- Georges Rutaganda
- Born: 28 November 1958 Commune Masango, Prefecture de Gitarama, Rwanda
- Died: 11 October 2010 (aged 51) Porto Novo, Benin
- Criminal status: Deceased
- Children: 3 Children; At least one son
- Allegiance: Rwanda
- Convictions: Crime against Humanity (Extermination); Genocide; Violations of Common Article 3 (Murder);
- Criminal penalty: Life imprisonment
- Date apprehended: 10 October 1995
- Imprisoned at: Akpro-Missérété prison (Benin)

= Georges Rutaganda =

Rwandan convicted war criminal (1958–2010)

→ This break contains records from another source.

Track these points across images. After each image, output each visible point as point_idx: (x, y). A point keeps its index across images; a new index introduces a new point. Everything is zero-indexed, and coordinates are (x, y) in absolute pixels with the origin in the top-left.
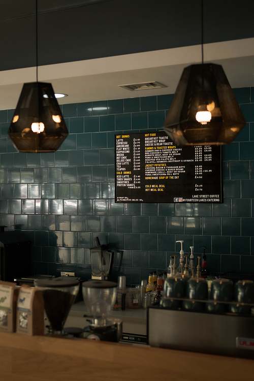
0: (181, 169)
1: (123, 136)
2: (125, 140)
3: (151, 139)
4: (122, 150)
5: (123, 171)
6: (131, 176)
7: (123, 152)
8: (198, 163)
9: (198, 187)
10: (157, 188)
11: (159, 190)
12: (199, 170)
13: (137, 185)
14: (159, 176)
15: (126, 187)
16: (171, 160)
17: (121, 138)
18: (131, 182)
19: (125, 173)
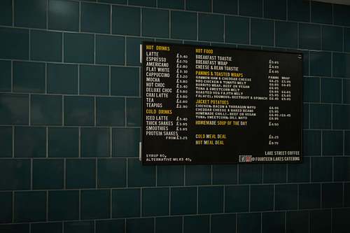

Georges Anderson Nderubumwe Rutaganda (November 28, 1958 - October 11, 2010) was a Rwandan convicted war criminal and the second vice-president of the Rwandan Hutu militia Interahamwe. Rutaganda played a crucial role in the Rwandan genocide of 1994. Prosecutor James Stewart stated that "Without Georges Rutaganda, the Rwandan genocide would not have functioned the way it did." He was on radio RTLM (Radio Télévision Libre des Mille Collines) in Kigali in 1994, encouraging Interahamwe Militia to exterminate all Tutsis. It was alleged that Rutaganda captured, raped, and tortured Tutsi women in Interahamwe hideouts in Kigali. Other accounts state that Rutaganda captured Tutsi prostitutes, believing them to be witches.

During this time, Rutaganda was reported to supply his militia with stolen supplies from the Rwandan military. Rutaganda was arrested on October 10, 1995, and transferred to Arusha, Tanzania, on May 26, 1996. He was sentenced to life imprisonment for genocide, crimes against humanity and murder.

He died from illness in Benin, where he was serving his sentence, on October 11, 2010.

==In popular culture==
Rutaganda was portrayed by British-Nigerian actor Hakeem Kae-Kazim in the historical drama film Hotel Rwanda.